Contre Marcion

LIVRE IV

Chapitre III

Marcion a lu dans l’Epître aux Galates les reproches que Paul adresse aux apôtres eux-mêmes, « de ne pas marcher droit selon la vérité de l’Evangile, » et à quelques faux prophètes, « de pervertir l’Evangile de Jésus-Christ. » Le sectaire s’arme de ces paroles pour ruiner l’authenticité de nos livres, propriété légitime des apôtres ou des hommes apostoliques qui les ont publiés sous leur nom. Il veut par-là concilier à ses impostures la créance dont il dépouille leurs ouvrages. « Sans doute Pierre, Jean et Jacques, qui passaient pour les colonnes de l’Église, » furent censurés ; mais nous savons pourquoi. Les collègues de Paul semblaient accommoder la doctrine aux convenances des personnes. Toutefois, « puisque lui-même se fait tout à tous pour sauver tous ses frères, » Pierre ne pourrait-il pas alléguer aussi une charité semblable, quand ses actions dérogeaient un peu à ses enseignements ?

La nature des faux prophètes qui se glissaient dans l’Église n’est pas moins connue.
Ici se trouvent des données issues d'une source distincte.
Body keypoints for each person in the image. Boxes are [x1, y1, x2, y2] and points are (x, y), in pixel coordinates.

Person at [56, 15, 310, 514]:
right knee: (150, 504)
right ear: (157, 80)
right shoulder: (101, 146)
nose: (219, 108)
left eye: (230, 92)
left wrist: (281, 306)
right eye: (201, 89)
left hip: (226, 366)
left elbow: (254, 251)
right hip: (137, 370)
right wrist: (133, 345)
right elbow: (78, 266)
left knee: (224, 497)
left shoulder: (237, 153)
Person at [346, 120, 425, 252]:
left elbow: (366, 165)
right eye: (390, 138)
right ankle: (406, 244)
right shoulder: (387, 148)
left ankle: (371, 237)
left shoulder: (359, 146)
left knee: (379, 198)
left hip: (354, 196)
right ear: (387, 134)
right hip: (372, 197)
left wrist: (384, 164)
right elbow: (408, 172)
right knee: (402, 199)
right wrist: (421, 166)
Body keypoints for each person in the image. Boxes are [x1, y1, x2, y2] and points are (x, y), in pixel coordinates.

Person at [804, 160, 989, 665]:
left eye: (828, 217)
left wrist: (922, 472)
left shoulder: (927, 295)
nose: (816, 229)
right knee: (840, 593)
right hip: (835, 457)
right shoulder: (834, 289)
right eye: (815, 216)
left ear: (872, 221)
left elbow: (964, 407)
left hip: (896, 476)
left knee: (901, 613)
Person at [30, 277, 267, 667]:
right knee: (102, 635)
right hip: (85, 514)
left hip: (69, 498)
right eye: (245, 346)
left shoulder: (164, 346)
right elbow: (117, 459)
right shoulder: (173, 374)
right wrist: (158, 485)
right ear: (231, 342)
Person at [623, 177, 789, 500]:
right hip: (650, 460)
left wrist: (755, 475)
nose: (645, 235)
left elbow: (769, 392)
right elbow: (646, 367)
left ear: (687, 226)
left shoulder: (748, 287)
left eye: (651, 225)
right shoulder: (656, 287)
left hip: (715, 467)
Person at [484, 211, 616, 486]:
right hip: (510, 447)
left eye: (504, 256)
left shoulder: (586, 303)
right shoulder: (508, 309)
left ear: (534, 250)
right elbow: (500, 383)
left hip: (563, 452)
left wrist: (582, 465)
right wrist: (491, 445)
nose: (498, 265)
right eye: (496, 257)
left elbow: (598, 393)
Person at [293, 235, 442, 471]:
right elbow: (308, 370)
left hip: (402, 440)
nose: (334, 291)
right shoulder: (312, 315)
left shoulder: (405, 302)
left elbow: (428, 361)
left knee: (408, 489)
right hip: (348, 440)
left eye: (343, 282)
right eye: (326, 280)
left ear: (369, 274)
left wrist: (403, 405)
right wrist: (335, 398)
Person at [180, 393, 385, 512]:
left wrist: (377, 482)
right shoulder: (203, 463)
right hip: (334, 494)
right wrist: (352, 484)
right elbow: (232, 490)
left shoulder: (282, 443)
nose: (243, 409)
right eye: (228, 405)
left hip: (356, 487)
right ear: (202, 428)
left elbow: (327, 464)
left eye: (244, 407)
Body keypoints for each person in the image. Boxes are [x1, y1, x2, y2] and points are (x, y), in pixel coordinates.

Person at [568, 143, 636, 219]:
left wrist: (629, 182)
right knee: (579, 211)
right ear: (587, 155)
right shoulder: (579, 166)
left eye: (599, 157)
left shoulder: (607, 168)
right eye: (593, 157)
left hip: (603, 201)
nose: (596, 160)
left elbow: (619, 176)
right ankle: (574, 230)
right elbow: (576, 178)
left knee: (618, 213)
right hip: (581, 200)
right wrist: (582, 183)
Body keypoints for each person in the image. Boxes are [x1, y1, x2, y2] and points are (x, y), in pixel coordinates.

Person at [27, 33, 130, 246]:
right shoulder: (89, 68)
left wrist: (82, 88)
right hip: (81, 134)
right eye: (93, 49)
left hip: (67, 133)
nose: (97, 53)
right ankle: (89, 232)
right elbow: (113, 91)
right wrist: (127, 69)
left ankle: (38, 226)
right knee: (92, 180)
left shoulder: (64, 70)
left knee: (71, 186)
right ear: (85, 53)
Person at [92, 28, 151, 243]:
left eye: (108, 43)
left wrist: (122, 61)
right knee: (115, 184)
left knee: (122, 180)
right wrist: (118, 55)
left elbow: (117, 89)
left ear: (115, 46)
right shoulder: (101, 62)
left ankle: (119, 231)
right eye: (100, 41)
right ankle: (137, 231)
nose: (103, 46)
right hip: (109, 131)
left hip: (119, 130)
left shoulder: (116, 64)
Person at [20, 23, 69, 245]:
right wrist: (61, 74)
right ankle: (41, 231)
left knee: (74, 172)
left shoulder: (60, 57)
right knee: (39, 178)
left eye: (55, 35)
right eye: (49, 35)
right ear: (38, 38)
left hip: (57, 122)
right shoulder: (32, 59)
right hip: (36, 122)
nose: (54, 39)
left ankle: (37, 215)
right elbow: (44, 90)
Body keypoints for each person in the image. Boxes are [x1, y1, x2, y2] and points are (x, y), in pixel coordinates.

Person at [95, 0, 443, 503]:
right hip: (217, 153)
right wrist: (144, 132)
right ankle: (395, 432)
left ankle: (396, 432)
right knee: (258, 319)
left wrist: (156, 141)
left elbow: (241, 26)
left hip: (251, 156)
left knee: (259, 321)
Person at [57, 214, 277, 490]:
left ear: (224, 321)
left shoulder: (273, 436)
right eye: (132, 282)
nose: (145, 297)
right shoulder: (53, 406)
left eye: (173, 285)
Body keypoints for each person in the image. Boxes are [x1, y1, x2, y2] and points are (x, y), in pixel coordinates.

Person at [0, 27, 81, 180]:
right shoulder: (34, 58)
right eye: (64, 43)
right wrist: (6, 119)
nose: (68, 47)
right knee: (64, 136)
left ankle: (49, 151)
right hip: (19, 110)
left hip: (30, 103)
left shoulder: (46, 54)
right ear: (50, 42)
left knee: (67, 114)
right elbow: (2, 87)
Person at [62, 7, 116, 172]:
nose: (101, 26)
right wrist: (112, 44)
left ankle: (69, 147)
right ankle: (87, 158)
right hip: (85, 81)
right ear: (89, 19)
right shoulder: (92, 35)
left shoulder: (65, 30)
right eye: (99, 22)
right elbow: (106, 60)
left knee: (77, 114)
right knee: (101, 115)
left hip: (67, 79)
Ils maintenaient la circoncision et les observances judaïques ; Paul attaquait non pas leur prédication, mais leur manière de vivre : s’ils eussent erré sur le Dieu Créateur, ou son Christ, l’apôtre eût-il manqué de le remarquer ? tout cela est bien à distinguer. Marcion veut-il que les apôtres aient été soupçonnés d’une perversité et d’une hypocrisie, qui aurait été jusqu’à corrompre l’Evangile ? Alors il accuse le Christ, en accusant les instruments choisis par le Christ. Accorde-t-il que les apôtres censurés uniquement pour un léger changement dans la discipline, ont concerté entre eux une œuvre intacte et fidèle, mais qu’après eux des faussaires ont corrompu la vérité primitive ; falsification d’où résultent nos Ecritures ? je le demande, où sera l’œuvre authentique des apôtres parmi tous ces livres adultères ? Sera-ce l’Evangile qui a illuminé Paul, et par Paul, Luc, son disciple ? ou bien si la vérité a péri sans retour, sous ce débordement universel de falsifications, Marcion peut-il se vanter d’avoir seul l’Evangile véritable ? Je le veux bien cependant ; il possède le véritable, celui des apôtres. Pourquoi, dès lors, s’accorde-t-il avec celui que nous avons, et qui nous vient non pas des apôtres, mais de Luc ? Ou bien si l’Evangile à l’usage de Marcion ne doit, pas être attribué à Luc par la raison seule qu’il est d’accord avec le nôtre, tout corrompu qu’il est dans son titre, il appartient donc aux apôtres. Donc notre Évangile, qui est d’accord avec lui, est l’œuvre des apôtres, mais altérée dans son titre.